Moore was an early supporter of casting Abby Quinn as Grace. “She is marvelous,” enthused Moore. “And because I had been involved in this movie, as a partner to my husband, I saw all of the auditions. She stood out for me right away. She was completely effortless, and open and lovely to watch. I remember thinking, ‘Oh please, let it be her.'”
With an abbreviated schedule and very little time for the actors to rehearse prior to shooting, Quinn was concerned about effectively portraying Grace in the context of the character’s close familial relationships, but her fears were soon allayed.

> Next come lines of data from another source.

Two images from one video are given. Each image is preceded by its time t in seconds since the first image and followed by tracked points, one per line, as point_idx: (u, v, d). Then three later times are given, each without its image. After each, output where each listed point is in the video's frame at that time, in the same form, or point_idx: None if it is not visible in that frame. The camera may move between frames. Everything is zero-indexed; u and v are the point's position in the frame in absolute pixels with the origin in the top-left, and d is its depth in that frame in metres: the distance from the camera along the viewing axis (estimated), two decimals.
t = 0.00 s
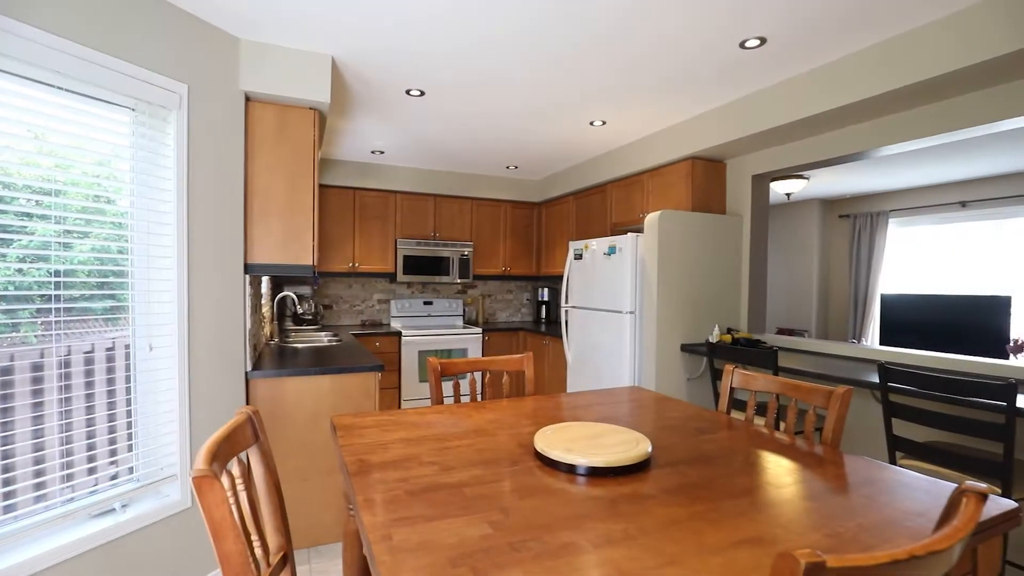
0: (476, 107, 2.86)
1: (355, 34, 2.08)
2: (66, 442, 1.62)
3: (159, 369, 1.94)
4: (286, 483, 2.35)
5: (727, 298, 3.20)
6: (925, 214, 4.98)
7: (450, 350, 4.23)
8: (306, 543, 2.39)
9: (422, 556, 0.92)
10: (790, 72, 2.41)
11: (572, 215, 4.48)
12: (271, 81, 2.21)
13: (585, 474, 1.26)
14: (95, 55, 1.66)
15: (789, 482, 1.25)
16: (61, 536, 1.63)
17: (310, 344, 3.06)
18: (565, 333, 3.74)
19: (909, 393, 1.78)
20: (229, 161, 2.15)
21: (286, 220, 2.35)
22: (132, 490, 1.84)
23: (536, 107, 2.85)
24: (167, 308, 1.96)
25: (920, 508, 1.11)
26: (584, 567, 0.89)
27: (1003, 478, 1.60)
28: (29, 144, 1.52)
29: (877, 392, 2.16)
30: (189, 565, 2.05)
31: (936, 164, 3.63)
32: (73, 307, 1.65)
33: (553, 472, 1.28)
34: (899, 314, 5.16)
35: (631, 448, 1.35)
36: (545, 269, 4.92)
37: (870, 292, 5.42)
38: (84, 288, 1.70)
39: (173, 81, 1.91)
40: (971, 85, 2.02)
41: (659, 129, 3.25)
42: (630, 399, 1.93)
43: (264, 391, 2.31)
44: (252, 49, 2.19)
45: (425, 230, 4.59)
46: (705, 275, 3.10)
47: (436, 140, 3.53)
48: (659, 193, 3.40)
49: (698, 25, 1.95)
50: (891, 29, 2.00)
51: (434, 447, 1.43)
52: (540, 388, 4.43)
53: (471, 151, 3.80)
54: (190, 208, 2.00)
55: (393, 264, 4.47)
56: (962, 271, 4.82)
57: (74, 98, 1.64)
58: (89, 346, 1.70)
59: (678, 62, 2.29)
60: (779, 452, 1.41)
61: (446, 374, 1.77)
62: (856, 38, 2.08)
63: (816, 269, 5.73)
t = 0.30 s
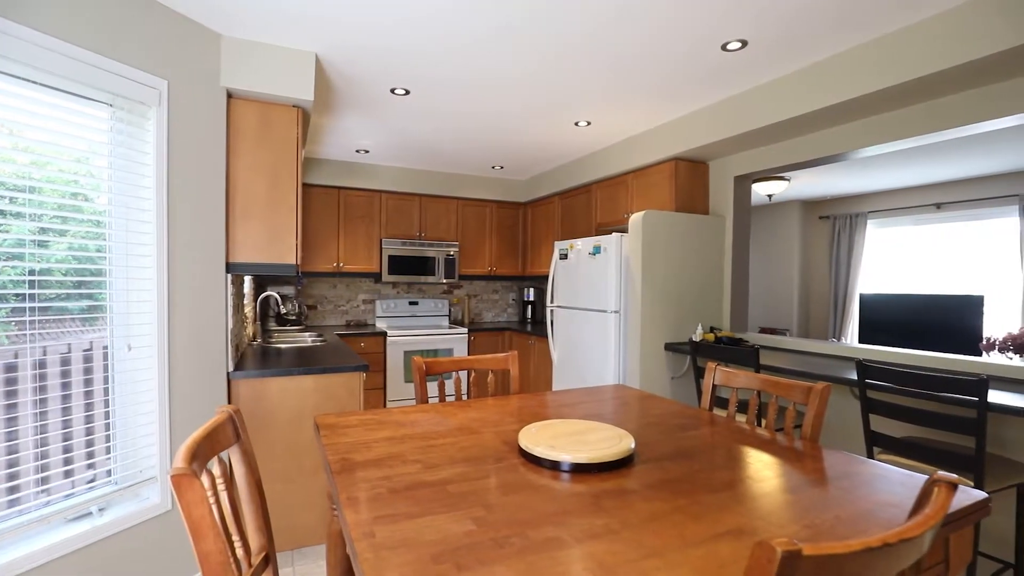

“Right after meeting Julie and Bart I knew it would be okay,” laughed Quinn. “I spent several hours hanging out at their house. We talked about their kids and where they grew up. Just being with them and talking about our lives, gave me the chance to build a relationship with Julie, and understand what Bart wanted from the character, before we ever got in front of a camera.”
“What I found with Billy Crudup, Michelle Williams, Julianne Moore and Abby Quinn, is that these are actors who embraced the conflict and the contradiction,” Freundlich added. “They were ‘happy’ with the endless peeling back of the layers of what could be going on. They strove to uncover the subtleties of how much these people were aware their behavior, and how much of it was unconscious.”